Языковедческий релятивизм вождя нашел отражение в советской повседневности: передовицы восхищались изобилием плановой экономики, но все сталинское правление – от индустриализации, раскулачивания и голода ранних 1930‐х через пред- и военную мобилизацию и до послевоенной разрухи рубежа 1940–1950-х – в СССР царил тотальный дефицит любых продовольственных и бытовых товаров. И здесь вариативность в понимании слов возвращалась на новом витке: все жители знали, что пустые полки магазинов и/или исчерпанность своей карточной нормы на тот или иной продукт вовсе не означают, что его нельзя достать втридорога на черном рынке, по блату или за взятку.
Смысл слов определяет контекст или наоборот?
Герой «Частной жизни Петра Виноградова» читает одно и то же стихотворение в разных обстоятельствах: в начале его, обычного парня, осмеивают за неумелый стих, в конце фильма ему же, производственнику-орденоносцу, аплодируют за те же строки. Он удивлен, и его приятель объясняет, что стихи так и остались плохими, как бы подбадривая героя тем, что реальное качество его поэзии неважно по сравнению с его же трудовыми достижениями.
Подобный момент есть в «Иване»: герой разгневанно и порывисто выкрикивает фразу о том, что одной силы в строительстве недостаточно, нужна и «школа». Наставник Ивана показывает, как нужно произносить фразу – отчетливо, с равномерной громкостью. Эпизод метафорически отражает мысль, к которой персонажа подводит весь сюжет фильма: сила без умений бесполезна и даже вредна – здесь воплощается большевистское противопоставление стихийности и сознательности. В этой метафоре стихийным материалом, требующим сознательного оформления, является высказывание, причем высказывание, несущее верный смысл. Однако его верность определяет именно форма высказывания – то есть способ его произнесения. Здесь вспоминается, как Алексей Юрчак описал
результат перформативного сдвига, произошедшего в советском авторитетном дискурсе в период позднего социализма. Значительная часть эффективности этого языка – то, что производило наибольшее впечатление на слушателей, – формировалась на уровне фразеологической структуры и синтаксической формы высказывания, а не на уровне буквального смысла. […] Авторитетный язык был способен повлиять на слушателей даже тогда, когда его не понимали. Выражаясь терминами Романа Якобсона, этот язык воздействовал на аудиторию в первую очередь на уровне своей «поэтической функции», на уровне того, как высказывание звучит, а не что в нем говорится [Юрчак 2014: 167].

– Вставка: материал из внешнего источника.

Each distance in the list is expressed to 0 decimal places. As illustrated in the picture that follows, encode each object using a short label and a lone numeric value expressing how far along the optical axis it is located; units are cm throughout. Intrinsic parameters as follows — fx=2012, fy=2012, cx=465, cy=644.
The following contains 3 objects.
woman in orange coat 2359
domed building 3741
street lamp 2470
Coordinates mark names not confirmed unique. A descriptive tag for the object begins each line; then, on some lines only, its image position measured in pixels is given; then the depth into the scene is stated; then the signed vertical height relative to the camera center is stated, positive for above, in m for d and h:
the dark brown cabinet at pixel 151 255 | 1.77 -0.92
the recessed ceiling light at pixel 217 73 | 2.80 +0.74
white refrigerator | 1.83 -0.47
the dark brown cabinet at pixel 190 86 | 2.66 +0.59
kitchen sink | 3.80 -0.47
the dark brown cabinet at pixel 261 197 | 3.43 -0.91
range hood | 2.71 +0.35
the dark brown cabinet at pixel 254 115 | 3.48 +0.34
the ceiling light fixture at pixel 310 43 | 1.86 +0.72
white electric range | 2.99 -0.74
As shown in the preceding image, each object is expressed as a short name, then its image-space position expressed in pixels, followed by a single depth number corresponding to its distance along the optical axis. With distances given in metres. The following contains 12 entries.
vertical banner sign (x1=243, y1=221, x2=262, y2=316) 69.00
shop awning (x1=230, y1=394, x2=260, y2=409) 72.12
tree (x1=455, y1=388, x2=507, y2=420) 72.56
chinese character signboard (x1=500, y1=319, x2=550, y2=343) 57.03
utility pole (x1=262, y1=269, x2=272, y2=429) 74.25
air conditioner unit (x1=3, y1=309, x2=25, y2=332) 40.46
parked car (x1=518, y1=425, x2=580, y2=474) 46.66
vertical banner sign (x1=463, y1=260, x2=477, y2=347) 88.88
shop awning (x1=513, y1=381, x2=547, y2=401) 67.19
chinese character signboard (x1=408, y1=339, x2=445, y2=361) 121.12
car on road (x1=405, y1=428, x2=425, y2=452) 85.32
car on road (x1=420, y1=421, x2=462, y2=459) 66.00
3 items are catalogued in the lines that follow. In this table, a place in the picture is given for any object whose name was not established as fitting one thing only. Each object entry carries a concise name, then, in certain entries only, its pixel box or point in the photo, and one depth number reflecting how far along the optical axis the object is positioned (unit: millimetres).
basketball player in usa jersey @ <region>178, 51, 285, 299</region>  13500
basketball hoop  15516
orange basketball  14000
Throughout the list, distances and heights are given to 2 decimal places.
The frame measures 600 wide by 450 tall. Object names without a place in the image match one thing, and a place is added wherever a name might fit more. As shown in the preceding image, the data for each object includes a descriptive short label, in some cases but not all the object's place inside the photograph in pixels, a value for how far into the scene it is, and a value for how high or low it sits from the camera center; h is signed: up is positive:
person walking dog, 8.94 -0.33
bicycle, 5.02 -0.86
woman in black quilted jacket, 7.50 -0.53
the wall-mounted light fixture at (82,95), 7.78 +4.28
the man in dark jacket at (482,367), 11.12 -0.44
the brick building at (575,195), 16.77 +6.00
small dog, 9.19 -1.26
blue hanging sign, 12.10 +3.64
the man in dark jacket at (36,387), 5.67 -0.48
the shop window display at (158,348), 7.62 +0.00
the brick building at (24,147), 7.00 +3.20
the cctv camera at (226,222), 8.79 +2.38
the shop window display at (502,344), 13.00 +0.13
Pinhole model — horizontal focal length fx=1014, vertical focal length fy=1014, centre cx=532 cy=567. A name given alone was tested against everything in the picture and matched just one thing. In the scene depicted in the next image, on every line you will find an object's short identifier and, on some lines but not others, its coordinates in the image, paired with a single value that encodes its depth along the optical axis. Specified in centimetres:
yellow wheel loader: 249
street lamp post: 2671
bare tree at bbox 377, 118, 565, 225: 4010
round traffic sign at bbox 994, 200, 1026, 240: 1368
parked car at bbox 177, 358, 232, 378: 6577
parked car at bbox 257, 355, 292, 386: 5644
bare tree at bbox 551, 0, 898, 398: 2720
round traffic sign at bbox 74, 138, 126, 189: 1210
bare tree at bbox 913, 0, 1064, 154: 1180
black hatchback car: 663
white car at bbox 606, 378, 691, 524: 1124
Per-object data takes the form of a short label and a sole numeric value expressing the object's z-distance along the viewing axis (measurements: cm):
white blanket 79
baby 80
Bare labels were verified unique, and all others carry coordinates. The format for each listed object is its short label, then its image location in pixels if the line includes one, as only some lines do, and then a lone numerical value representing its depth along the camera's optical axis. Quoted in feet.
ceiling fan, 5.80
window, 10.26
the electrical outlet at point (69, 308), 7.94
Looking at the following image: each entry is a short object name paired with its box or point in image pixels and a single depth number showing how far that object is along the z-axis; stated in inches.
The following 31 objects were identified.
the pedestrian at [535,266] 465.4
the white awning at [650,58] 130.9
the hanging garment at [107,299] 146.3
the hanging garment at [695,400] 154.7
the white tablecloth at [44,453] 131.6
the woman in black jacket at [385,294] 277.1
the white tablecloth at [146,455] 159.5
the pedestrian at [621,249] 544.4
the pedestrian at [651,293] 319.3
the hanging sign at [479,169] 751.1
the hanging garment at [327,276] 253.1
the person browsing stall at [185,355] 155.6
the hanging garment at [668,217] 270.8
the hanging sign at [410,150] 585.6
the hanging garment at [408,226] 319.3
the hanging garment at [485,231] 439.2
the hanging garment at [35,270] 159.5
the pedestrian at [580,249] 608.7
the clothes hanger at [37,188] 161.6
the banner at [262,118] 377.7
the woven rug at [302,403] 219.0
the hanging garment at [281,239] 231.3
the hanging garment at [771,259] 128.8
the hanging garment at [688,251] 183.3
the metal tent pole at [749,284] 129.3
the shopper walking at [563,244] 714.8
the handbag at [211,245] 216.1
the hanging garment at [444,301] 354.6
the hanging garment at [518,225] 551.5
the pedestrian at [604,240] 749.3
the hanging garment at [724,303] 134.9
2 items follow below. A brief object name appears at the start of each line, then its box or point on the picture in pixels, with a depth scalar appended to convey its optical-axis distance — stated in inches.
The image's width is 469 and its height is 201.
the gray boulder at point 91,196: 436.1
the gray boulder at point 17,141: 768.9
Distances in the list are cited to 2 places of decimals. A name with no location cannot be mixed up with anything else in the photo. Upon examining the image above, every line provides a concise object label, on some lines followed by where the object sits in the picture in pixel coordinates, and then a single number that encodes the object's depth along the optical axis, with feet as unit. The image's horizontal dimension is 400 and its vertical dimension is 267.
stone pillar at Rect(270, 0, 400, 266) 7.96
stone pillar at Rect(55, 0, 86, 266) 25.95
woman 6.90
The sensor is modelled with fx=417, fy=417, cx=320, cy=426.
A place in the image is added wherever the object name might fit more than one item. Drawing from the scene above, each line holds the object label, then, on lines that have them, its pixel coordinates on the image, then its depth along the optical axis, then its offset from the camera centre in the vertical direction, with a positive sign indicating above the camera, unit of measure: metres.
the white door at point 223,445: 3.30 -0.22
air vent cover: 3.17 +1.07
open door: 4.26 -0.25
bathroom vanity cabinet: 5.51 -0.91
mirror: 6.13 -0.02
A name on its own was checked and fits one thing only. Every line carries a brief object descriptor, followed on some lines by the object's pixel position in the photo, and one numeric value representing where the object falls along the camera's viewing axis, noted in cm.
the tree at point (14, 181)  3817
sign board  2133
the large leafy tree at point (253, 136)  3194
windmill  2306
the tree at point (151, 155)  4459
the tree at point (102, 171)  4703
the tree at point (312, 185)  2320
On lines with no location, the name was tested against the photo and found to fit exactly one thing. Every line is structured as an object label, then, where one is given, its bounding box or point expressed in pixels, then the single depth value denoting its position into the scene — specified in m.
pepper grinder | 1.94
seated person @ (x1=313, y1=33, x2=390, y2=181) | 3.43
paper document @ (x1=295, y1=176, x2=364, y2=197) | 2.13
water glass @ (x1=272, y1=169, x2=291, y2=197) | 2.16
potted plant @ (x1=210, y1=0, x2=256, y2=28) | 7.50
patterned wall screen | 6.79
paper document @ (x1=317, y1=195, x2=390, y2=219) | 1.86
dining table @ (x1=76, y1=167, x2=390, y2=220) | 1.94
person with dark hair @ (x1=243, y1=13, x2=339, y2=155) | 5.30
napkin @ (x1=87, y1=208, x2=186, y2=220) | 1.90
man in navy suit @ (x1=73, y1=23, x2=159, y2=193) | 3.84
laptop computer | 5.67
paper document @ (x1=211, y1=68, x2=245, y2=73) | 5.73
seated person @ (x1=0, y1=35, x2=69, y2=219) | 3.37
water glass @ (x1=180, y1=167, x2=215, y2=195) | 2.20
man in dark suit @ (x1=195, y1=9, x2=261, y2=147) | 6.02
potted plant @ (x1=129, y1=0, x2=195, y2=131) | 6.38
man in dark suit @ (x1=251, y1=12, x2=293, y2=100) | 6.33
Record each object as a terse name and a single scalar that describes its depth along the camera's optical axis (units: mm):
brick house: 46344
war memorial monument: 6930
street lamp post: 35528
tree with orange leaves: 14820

При этом замечания Юрчака о времени позднего социализма актуальны не только для пропаганды сталинского периода, но и для механизмов любой политической риторики, – недаром следующим примером антрополог разобрал лозунг предвыборной кампании Дуайта Эйзенхауэра в США начала 1950‐х годов.
Прочтение одного и того же текста с разной уверенностью в читаемом встречается и в «Любви и ненависти». Инженер, сочувствующий красным, не может складно прочитать белогвардейское заявление о разгроме большевистских банд, которое за него бойко читает белый офицер.
В «Совершеннолетии» немецкий солдат знакомится с русским языком по словарю и большевистской листовке. Разумеется, слово «товарищ», сказанное героине-подпольщице, находящейся под надзором солдата, звучит двусмысленно.
Сюжет «Стожаров» строится вокруг того, что Андрей Стожар занимает в строю место своего брата Максима. Вместо того чтобы отправиться в военкомат и требовать/просить назначения в соответствующую часть, Андрей сочиняет телеграмму с этой просьбой «первому красному офицеру» Клименту Ворошилову. При этом в разговоре с телеграфистом Андрей, ссылаясь на тайну переписки, гарантируемую «нашей Конституцией», просит никому не говорить об этом до тех пор, пока (но важнее – на случай, если) Ворошилов не ответит. О просьбе Андрея и положительном решении наркома обороны сообщает голос диктора из репродуктора. То есть успешность закрепляется за устной, коллективно-слышимой речью, тогда как честолюбивые желания соотносятся с индивидуализированной интимностью письменного текста, хоть и обретшего фактически коллективное бытование в посредничестве телеграфистов.